TEXT EXCERPT
We can get you that number

air_force_oneQ: And how many charter schools are there in the country about?

SECRETARY DUNCAN: I don’t have a hard number for you. We can get you that number.

Q: Thousands?

SECRETARY DUNCAN: Yes, thousands, thousands. Yes.

(Press gaggle aboard Air Force One en route to Madison, WI - 11/4)

4,578.

That’s the answer you were looking for aboard Air Force One yesterday, Mr. Secretary. We’ve counted it, reported it, documented it. Sorry it wasn’t at your fingertips.

4,578 charter schools.

Thanks for supporting good charters. We actually support great charter schools, and we know that most are great, through scores of studies and reports over recent years. We also know by seeing who attends them, who waits to attend them, who escapes bad alternatives when they are available.

But we also support great charter laws, because without great laws, you can’t have great schools.

INSTRUCTIONS TO FOLLOW
Please repeat the charter school passage starting with "Q: Thousands?" and going on through "at your fingertips.", swapping "Mr. Secretary" out for "Mr. Duncan".

DATA BLOCK
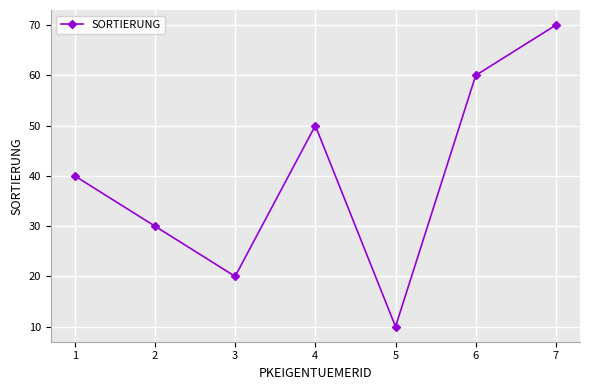

How many values are below 40?

3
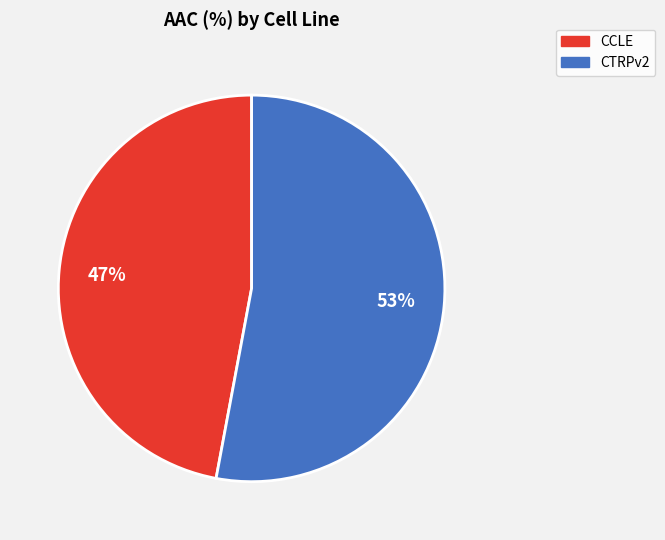

What is the largest slice in the pie chart?

CTRPv2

RESPONSE FOR THIS EXERCISE
Q: Thousands?

SECRETARY DUNCAN: Yes, thousands, thousands. Yes.

(Press gaggle aboard Air Force One en route to Madison, WI - 11/4)

4,578.

That’s the answer you were looking for aboard Air Force One yesterday, Mr. Duncan. We’ve counted it, reported it, documented it. Sorry it wasn’t at your fingertips.